┌─ PASSAGE TO READ

War Resistance and the Cowardice Slur

For some reason, perhaps the endless wars that the U.S. now fights and the ethos of machismo, there remains a feeling among many in the U.S., who may or may not remember the Vietnam War and the Vietnam era, that it was somehow cowardly to resist military service.

The flip side of that argument might be that there was something “noble” (to use the word of Ronald Reagan) in taking an active part in fighting that war against a people with whom we had no axe to grind and in a cause that did absolutely nothing to further the interests of the U.S. About 5 million people died in Southeast Asia during that period. More than 58,000 Americans also died.

During the wars in Afghanistan and Iraq, those who served in the administration of George W. Bush, and who got out of military service during the Vietnam War, were referred to as chicken hawks.  There is no doubt that many got out of military service for the most selfish of reasons, but for tens of thousands of others it was an act of conscience that probably will never happen again in U.S. history. There most likely will never be another time in the history of this nation where individuals, and others acting in groups, will have the opportunity to say no to a U.S. policy that involves the issues of life or death and war or peace in such an immediate and pressing way.

The issue of war resistance (of both men and women) during the wars in Afghanistan and Iraq saw resisters facing strong opposition for their decisions to resist war because of the support for those wars in the U.S. and the voluntary nature of their service. It was as if the exposure and individual responses to war were different when a person chose service in the military as opposed to being drafted.

└─

Continue the essay on war resistance and the cowardice slur, starting right after its last sentence, which ends "as opposed to being drafted."

┌─ LISTED ENTRIES

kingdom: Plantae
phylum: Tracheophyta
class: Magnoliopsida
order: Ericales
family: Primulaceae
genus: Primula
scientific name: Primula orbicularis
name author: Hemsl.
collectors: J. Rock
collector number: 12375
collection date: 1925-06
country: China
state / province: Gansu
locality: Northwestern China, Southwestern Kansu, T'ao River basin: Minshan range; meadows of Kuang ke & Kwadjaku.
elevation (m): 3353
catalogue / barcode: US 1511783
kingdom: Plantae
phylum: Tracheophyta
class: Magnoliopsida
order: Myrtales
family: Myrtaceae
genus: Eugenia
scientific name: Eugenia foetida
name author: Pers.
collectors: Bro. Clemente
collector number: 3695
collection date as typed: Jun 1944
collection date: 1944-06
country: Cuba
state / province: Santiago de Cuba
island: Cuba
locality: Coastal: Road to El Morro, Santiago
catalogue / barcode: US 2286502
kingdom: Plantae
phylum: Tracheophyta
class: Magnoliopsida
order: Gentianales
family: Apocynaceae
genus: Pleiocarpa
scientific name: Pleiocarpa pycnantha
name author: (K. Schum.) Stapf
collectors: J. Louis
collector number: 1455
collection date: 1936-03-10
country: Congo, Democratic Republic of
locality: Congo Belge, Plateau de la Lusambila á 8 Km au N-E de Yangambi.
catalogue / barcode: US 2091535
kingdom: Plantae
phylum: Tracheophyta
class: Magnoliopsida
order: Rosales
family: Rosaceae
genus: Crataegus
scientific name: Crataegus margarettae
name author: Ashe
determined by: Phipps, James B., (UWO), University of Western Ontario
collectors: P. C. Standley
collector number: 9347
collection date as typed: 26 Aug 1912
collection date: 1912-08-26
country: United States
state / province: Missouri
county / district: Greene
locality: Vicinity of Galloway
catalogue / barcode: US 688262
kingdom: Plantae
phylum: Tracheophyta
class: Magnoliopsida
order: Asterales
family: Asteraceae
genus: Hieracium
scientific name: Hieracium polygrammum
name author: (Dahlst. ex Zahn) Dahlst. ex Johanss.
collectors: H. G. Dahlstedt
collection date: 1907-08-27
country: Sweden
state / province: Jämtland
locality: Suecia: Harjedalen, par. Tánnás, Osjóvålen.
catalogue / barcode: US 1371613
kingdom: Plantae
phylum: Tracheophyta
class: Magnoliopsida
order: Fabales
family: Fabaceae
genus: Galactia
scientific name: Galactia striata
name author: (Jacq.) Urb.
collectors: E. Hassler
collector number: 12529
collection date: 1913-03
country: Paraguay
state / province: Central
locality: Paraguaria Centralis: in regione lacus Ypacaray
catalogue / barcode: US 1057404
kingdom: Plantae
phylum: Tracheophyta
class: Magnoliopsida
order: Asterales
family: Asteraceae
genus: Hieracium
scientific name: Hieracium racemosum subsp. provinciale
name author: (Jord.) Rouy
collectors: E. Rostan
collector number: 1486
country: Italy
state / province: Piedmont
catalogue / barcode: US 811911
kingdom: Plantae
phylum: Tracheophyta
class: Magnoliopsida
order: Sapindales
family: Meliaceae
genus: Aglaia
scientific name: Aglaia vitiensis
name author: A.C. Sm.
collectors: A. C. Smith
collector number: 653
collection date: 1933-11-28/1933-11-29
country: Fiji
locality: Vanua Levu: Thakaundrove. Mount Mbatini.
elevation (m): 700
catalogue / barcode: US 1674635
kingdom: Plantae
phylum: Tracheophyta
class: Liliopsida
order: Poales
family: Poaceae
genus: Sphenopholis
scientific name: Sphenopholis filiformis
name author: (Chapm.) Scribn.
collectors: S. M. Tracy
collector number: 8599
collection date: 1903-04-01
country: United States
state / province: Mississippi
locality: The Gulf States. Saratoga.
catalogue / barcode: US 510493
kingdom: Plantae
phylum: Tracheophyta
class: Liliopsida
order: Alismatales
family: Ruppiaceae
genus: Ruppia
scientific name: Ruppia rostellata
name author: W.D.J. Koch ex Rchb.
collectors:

└─

- TASK RESPONSE:
In a recent interview with the renowned journalist David Cay Johnston on Democracy Now, “David Cay Johnson: 21 Questions for Trump on Kickbacks, Busting Unions, the Mob & Corporate Welfare” (August 19, 2015), the chicken hawk analogy came up once again. Johnston described alleged questionable business dealings by presidential candidate Donald Trump and conflated Trump’s behavior with his avoidance of the draft during the Vietnam War. “And I think that’s consistent with Donald having so assiduously avoided the draft.” He continues, “Donald is not a guy to put himself in any position that he thinks might represent any kind of physical danger to him whatsoever.” Wow!

Trump’s policy pronouncements sound like an interchange between characters in a Marx Brothers’ movie, but the representation of draft resistance in this manner was nothing less than insulting.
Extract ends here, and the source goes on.